> [EXERCISE]: Transcribe the entries below word for word, beginning at the line with "assign f2 = d3;" and stopping after the line with "X135500000Y-94600000D01*"; drop all pictures.

> [RECORDS PROVIDED]:
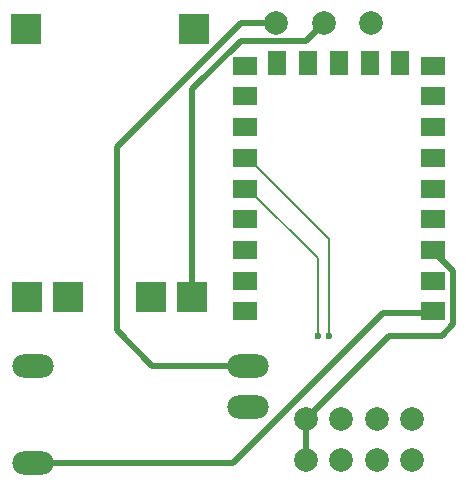
<source format=gtl>
G04 #@! TF.GenerationSoftware,KiCad,Pcbnew,9.0.3*
G04 #@! TF.CreationDate,2025-12-21T00:47:55-08:00*
G04 #@! TF.ProjectId,fluid_keychain_electronics,666c7569-645f-46b6-9579-636861696e5f,rev?*
G04 #@! TF.SameCoordinates,Original*
G04 #@! TF.FileFunction,Copper,L1,Top*
G04 #@! TF.FilePolarity,Positive*
%FSLAX46Y46*%
G04 Gerber Fmt 4.6, Leading zero omitted, Abs format (unit mm)*
G04 Created by KiCad (PCBNEW 9.0.3) date 2025-12-21 00:47:55*
%MOMM*%
%LPD*%
G01*
G04 APERTURE LIST*
G04 Aperture macros list*
%AMFreePoly0*
4,1,5,0.750000,-1.000000,-0.750000,-1.000000,-0.750000,1.000000,0.750000,1.000000,0.750000,-1.000000,0.750000,-1.000000,$1*%
G04 Aperture macros list end*
G04 #@! TA.AperFunction,ComponentPad*
%ADD10C,2.000000*%
G04 #@! TD*
G04 #@! TA.AperFunction,ComponentPad*
%ADD11R,2.500000X2.500000*%
G04 #@! TD*
G04 #@! TA.AperFunction,ComponentPad*
%ADD12FreePoly0,90.000000*%
G04 #@! TD*
G04 #@! TA.AperFunction,ComponentPad*
%ADD13FreePoly0,0.000000*%
G04 #@! TD*
G04 #@! TA.AperFunction,ComponentPad*
%ADD14O,3.500000X2.000000*%
G04 #@! TD*
G04 #@! TA.AperFunction,ViaPad*
%ADD15C,0.600000*%
G04 #@! TD*
G04 #@! TA.AperFunction,Conductor*
%ADD16C,0.500000*%
G04 #@! TD*
G04 #@! TA.AperFunction,Conductor*
%ADD17C,0.200000*%
G04 #@! TD*
G04 APERTURE END LIST*
D10*
X91500000Y-61500000D03*
X94500000Y-61500000D03*
X97500000Y-61500000D03*
X100500000Y-61500000D03*
D11*
X67800000Y-28500000D03*
X82000000Y-28500000D03*
X67900000Y-51200000D03*
X71400000Y-51200000D03*
X78400000Y-51200000D03*
X81900000Y-51200000D03*
D10*
X89000000Y-28000000D03*
X93000000Y-28000000D03*
X97000000Y-28000000D03*
D12*
X86350000Y-52400000D03*
X86350000Y-49800000D03*
X86350000Y-47200000D03*
X86350000Y-44600000D03*
X86350000Y-42000000D03*
X86350000Y-39400000D03*
X86350000Y-36800000D03*
X86350000Y-34200000D03*
X86350000Y-31600000D03*
D13*
X89100000Y-31350000D03*
X91700000Y-31350000D03*
X94300000Y-31350000D03*
X96900000Y-31350000D03*
X99500000Y-31350000D03*
D12*
X102250000Y-31600000D03*
X102250000Y-34200000D03*
X102250000Y-36800000D03*
X102250000Y-39400000D03*
X102250000Y-42000000D03*
X102250000Y-44600000D03*
X102250000Y-47200000D03*
X102250000Y-49800000D03*
X102250000Y-52400000D03*
D10*
X91500000Y-65000000D03*
X94500000Y-65000000D03*
X97500000Y-65000000D03*
X100500000Y-65000000D03*
D14*
X68400000Y-57000000D03*
X68400000Y-65200000D03*
X86600000Y-57000000D03*
X86600000Y-60500000D03*
D15*
X93500000Y-54500000D03*
X92500000Y-54500000D03*
D16*
X75500000Y-54000000D02*
X78500000Y-57000000D01*
X93000000Y-28000000D02*
X91500000Y-29500000D01*
X98000000Y-52500000D02*
X102600000Y-52500000D01*
X85300000Y-65200000D02*
X98000000Y-52500000D01*
X103000000Y-54500000D02*
X104000000Y-53500000D01*
X75500000Y-38500000D02*
X75500000Y-54000000D01*
D17*
X102600000Y-52500000D02*
X102700000Y-52400000D01*
D16*
X86000000Y-29500000D02*
X81900000Y-33600000D01*
X78500000Y-57000000D02*
X86600000Y-57000000D01*
X89000000Y-28000000D02*
X86000000Y-28000000D01*
D17*
X102000000Y-47200000D02*
X102200000Y-47200000D01*
D16*
X98500000Y-54500000D02*
X103000000Y-54500000D01*
D17*
X92500000Y-47900000D02*
X86600000Y-42000000D01*
D16*
X98500000Y-54500000D02*
X91500000Y-61500000D01*
X68400000Y-65200000D02*
X85300000Y-65200000D01*
D17*
X93500000Y-46300000D02*
X86600000Y-39400000D01*
D16*
X91500000Y-29500000D02*
X86000000Y-29500000D01*
X102200000Y-47200000D02*
X104000000Y-49000000D01*
D17*
X92500000Y-54500000D02*
X92500000Y-47900000D01*
D16*
X81900000Y-33600000D02*
X81900000Y-51200000D01*
X91500000Y-61500000D02*
X91500000Y-65000000D01*
X104000000Y-53500000D02*
X104000000Y-49000000D01*
X86000000Y-28000000D02*
X75500000Y-38500000D01*
D17*
X93500000Y-54500000D02*
X93500000Y-46300000D01*
M02*

</source>
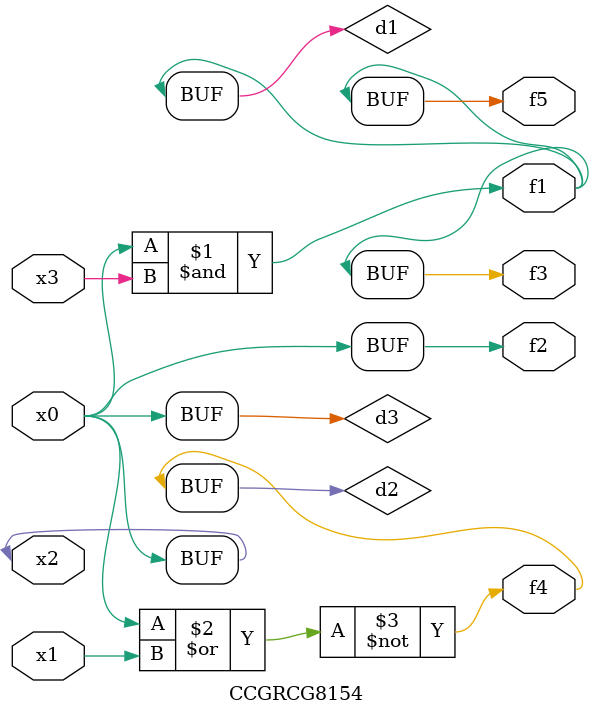
<source format=v>
module CCGRCG8154(
	input x0, x1, x2, x3,
	output f1, f2, f3, f4, f5
);

	wire d1, d2, d3;

	and (d1, x2, x3);
	nor (d2, x0, x1);
	buf (d3, x0, x2);
	assign f1 = d1;
	assign f2 = d3;
	assign f3 = d1;
	assign f4 = d2;
	assign f5 = d1;
endmodule

</source>
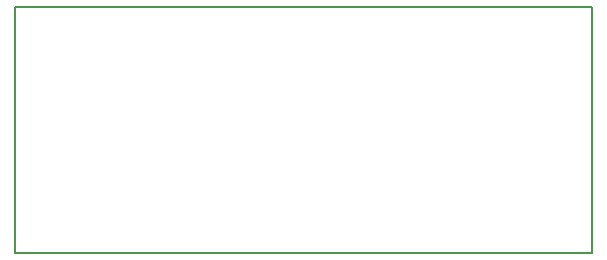
<source format=gbr>
G04 #@! TF.FileFunction,Profile,NP*
%FSLAX46Y46*%
G04 Gerber Fmt 4.6, Leading zero omitted, Abs format (unit mm)*
G04 Created by KiCad (PCBNEW 4.0.6) date 09/27/17 20:09:39*
%MOMM*%
%LPD*%
G01*
G04 APERTURE LIST*
%ADD10C,0.100000*%
%ADD11C,0.150000*%
G04 APERTURE END LIST*
D10*
D11*
X135500000Y-115400000D02*
X135500000Y-94600000D01*
X184300000Y-115400000D02*
X135500000Y-115400000D01*
X184300000Y-94600000D02*
X184300000Y-115400000D01*
X135500000Y-94600000D02*
X184300000Y-94600000D01*
M02*

</source>
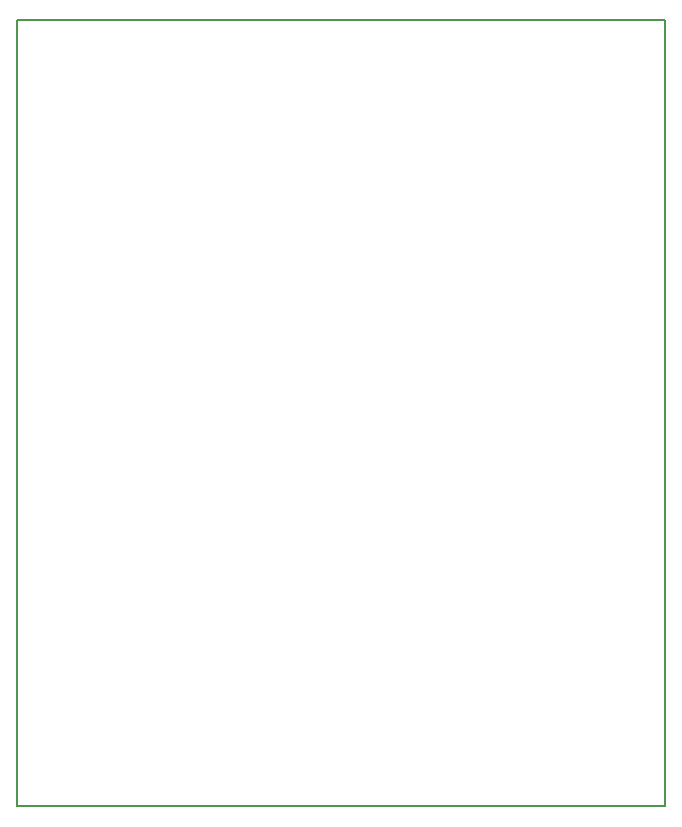
<source format=gm1>
G04 #@! TF.GenerationSoftware,KiCad,Pcbnew,(5.0.2)-1*
G04 #@! TF.CreationDate,2020-07-19T21:14:17-04:00*
G04 #@! TF.ProjectId,KiCad Schematic,4b694361-6420-4536-9368-656d61746963,rev?*
G04 #@! TF.SameCoordinates,Original*
G04 #@! TF.FileFunction,Profile,NP*
%FSLAX46Y46*%
G04 Gerber Fmt 4.6, Leading zero omitted, Abs format (unit mm)*
G04 Created by KiCad (PCBNEW (5.0.2)-1) date 7/19/2020 9:14:17 PM*
%MOMM*%
%LPD*%
G01*
G04 APERTURE LIST*
%ADD10C,0.150000*%
G04 APERTURE END LIST*
D10*
X13970000Y-138684000D02*
X13970000Y-72136000D01*
X68834000Y-138684000D02*
X13970000Y-138684000D01*
X68834000Y-72136000D02*
X68834000Y-138684000D01*
X13970000Y-72136000D02*
X68834000Y-72136000D01*
M02*

</source>
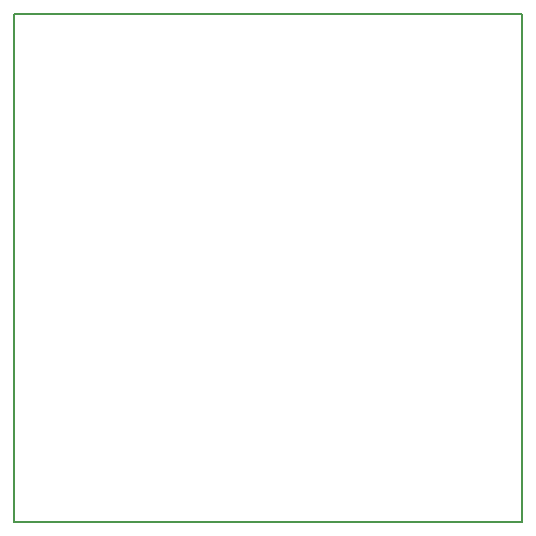
<source format=gm1>
G04 MADE WITH FRITZING*
G04 WWW.FRITZING.ORG*
G04 SINGLE SIDED*
G04 HOLES NOT PLATED*
G04 CONTOUR ON CENTER OF CONTOUR VECTOR*
%ASAXBY*%
%FSLAX23Y23*%
%MOIN*%
%OFA0B0*%
%SFA1.0B1.0*%
%ADD10R,1.700790X1.700790*%
%ADD11C,0.008000*%
%ADD10C,0.008*%
%LNCONTOUR*%
G90*
G70*
G54D10*
G54D11*
X4Y1697D02*
X1697Y1697D01*
X1697Y4D01*
X4Y4D01*
X4Y1697D01*
D02*
G04 End of contour*
M02*
</source>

> [FINISHED TASK]:
	assign f2 = d3;
	assign f3 = d1;
	assign f4 = d2;
	assign f5 = d1;
endmodule

</source>
<source format=gbr>
G04 #@! TF.FileFunction,Profile,NP*
%FSLAX46Y46*%
G04 Gerber Fmt 4.6, Leading zero omitted, Abs format (unit mm)*
G04 Created by KiCad (PCBNEW 4.0.6) date 09/27/17 20:09:39*
%MOMM*%
%LPD*%
G01*
G04 APERTURE LIST*
%ADD10C,0.100000*%
%ADD11C,0.150000*%
G04 APERTURE END LIST*
D10*
D11*
X135500000Y-115400000D02*
X135500000Y-94600000D01*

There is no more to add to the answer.